• **ASSIGNED TASK**
Your output must hold every entry exactly as written and none of the pictures.

··· INFORMATION

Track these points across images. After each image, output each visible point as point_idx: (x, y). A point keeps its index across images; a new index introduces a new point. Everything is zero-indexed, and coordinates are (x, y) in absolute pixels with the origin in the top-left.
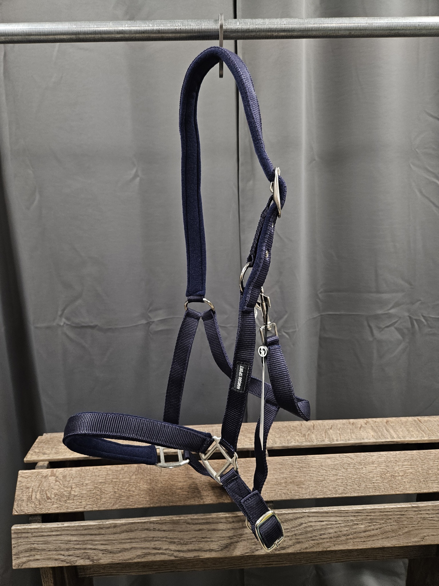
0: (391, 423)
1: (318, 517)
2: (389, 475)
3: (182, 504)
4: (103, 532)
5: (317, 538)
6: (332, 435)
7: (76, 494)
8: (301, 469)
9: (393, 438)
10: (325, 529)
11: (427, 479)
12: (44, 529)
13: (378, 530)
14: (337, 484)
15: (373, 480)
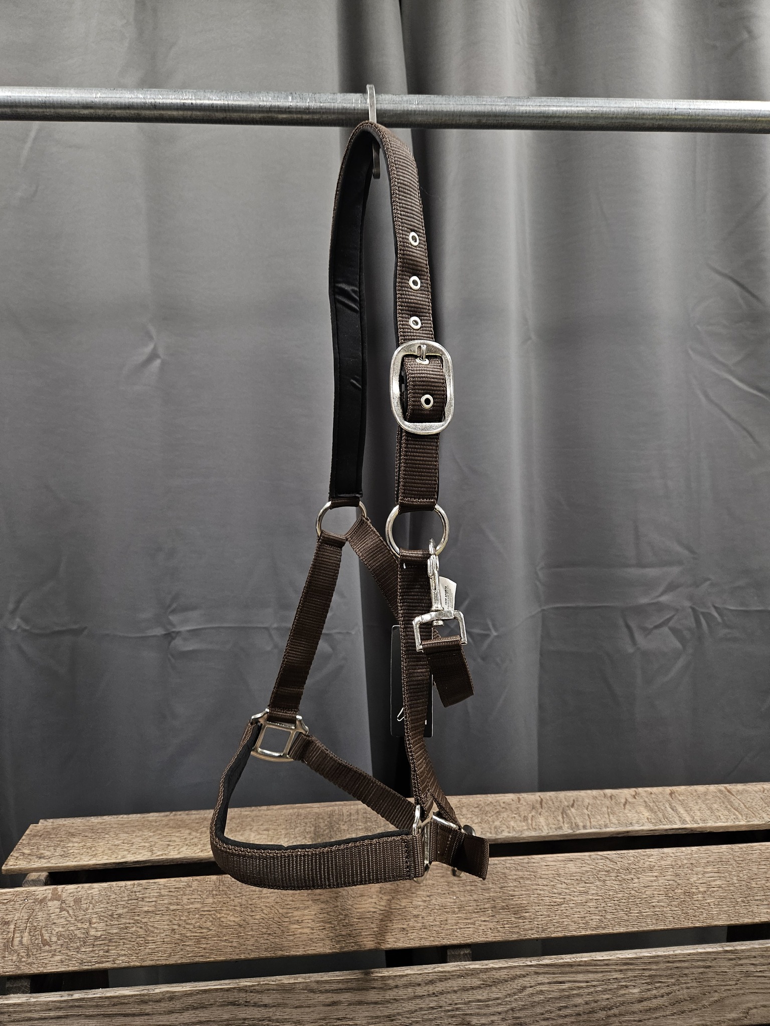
0: (679, 795)
1: (554, 973)
2: (680, 891)
3: (300, 952)
4: (148, 1008)
5: (553, 1015)
6: (575, 818)
7: (99, 934)
8: (521, 880)
9: (684, 822)
10: (568, 997)
11: (749, 898)
12: (34, 1004)
13: (665, 998)
14: (588, 909)
15: (654, 901)
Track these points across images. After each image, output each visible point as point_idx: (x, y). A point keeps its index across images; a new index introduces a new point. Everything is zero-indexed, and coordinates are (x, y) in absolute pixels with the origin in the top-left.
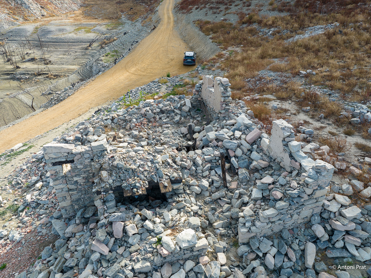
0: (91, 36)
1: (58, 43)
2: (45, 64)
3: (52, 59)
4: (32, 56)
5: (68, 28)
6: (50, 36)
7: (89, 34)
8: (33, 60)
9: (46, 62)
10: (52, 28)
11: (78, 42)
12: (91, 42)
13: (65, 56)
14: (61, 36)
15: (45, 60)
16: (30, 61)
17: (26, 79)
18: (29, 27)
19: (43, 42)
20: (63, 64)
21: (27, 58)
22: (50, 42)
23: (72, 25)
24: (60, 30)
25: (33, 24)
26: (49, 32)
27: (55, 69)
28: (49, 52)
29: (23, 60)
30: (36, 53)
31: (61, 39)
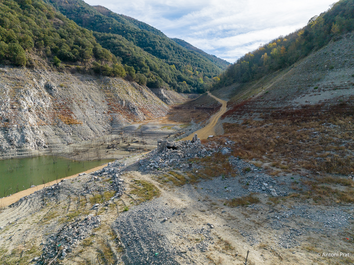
0: (171, 131)
1: (151, 134)
2: (143, 144)
3: (147, 142)
4: (137, 140)
5: (158, 126)
6: (147, 130)
7: (169, 130)
8: (137, 142)
9: (144, 143)
10: (149, 126)
11: (162, 134)
12: (171, 134)
13: (154, 141)
14: (154, 130)
15: (143, 142)
16: (135, 142)
17: (133, 151)
18: (137, 125)
19: (143, 133)
21: (134, 141)
22: (147, 133)
23: (160, 125)
24: (154, 127)
25: (139, 124)
26: (147, 128)
28: (146, 138)
29: (132, 142)
30: (139, 139)
31: (153, 132)
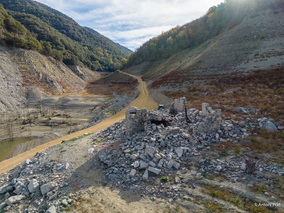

······

• **ANSWER FOR THE TASK**
Track these points across images. After each image, output each visible point as point_idx: (x, y). A point keeps its index across images; a new index introduces a new point. Everything is zero-indexed, and coordinates are (x, y) in absolute pixels with the origin in the top-left.
0: (391, 423)
1: (318, 517)
2: (389, 475)
3: (182, 504)
4: (103, 532)
5: (317, 538)
6: (332, 435)
7: (76, 494)
8: (301, 469)
9: (393, 438)
10: (325, 529)
11: (427, 479)
12: (44, 529)
13: (378, 530)
14: (337, 484)
15: (373, 480)
0: (679, 795)
1: (554, 973)
2: (680, 891)
3: (300, 952)
4: (148, 1008)
5: (553, 1015)
6: (575, 818)
7: (99, 934)
8: (521, 880)
9: (684, 822)
10: (568, 997)
11: (749, 898)
12: (34, 1004)
13: (665, 998)
14: (588, 909)
15: (654, 901)
Track these points across images. After each image, output each visible point as point_idx: (x, y). A point keeps its index across images; a new index introduces a new point. Everything is zero-indexed, and coordinates are (x, y) in absolute pixels with the origin in the top-left.
0: (91, 36)
1: (58, 43)
2: (45, 64)
3: (52, 59)
4: (32, 56)
5: (68, 28)
6: (50, 36)
7: (89, 34)
8: (33, 60)
9: (46, 62)
10: (52, 28)
11: (78, 42)
12: (91, 42)
13: (65, 56)
14: (61, 36)
15: (45, 60)
16: (30, 61)
17: (26, 79)
18: (29, 27)
19: (43, 42)
20: (63, 64)
21: (27, 58)
22: (50, 42)
23: (72, 25)
24: (60, 30)
25: (33, 24)
26: (49, 32)
27: (55, 69)
28: (49, 52)
29: (23, 60)
30: (36, 53)
31: (61, 39)
0: (171, 131)
1: (151, 134)
2: (143, 144)
3: (147, 142)
4: (137, 140)
5: (158, 126)
6: (147, 130)
7: (169, 130)
8: (137, 142)
9: (144, 143)
10: (149, 126)
11: (162, 134)
12: (171, 134)
13: (154, 141)
14: (154, 130)
15: (143, 142)
16: (135, 142)
17: (133, 151)
18: (137, 125)
19: (143, 133)
21: (134, 141)
22: (147, 133)
23: (160, 125)
24: (154, 127)
25: (139, 124)
26: (147, 128)
28: (146, 138)
29: (132, 142)
30: (139, 139)
31: (153, 132)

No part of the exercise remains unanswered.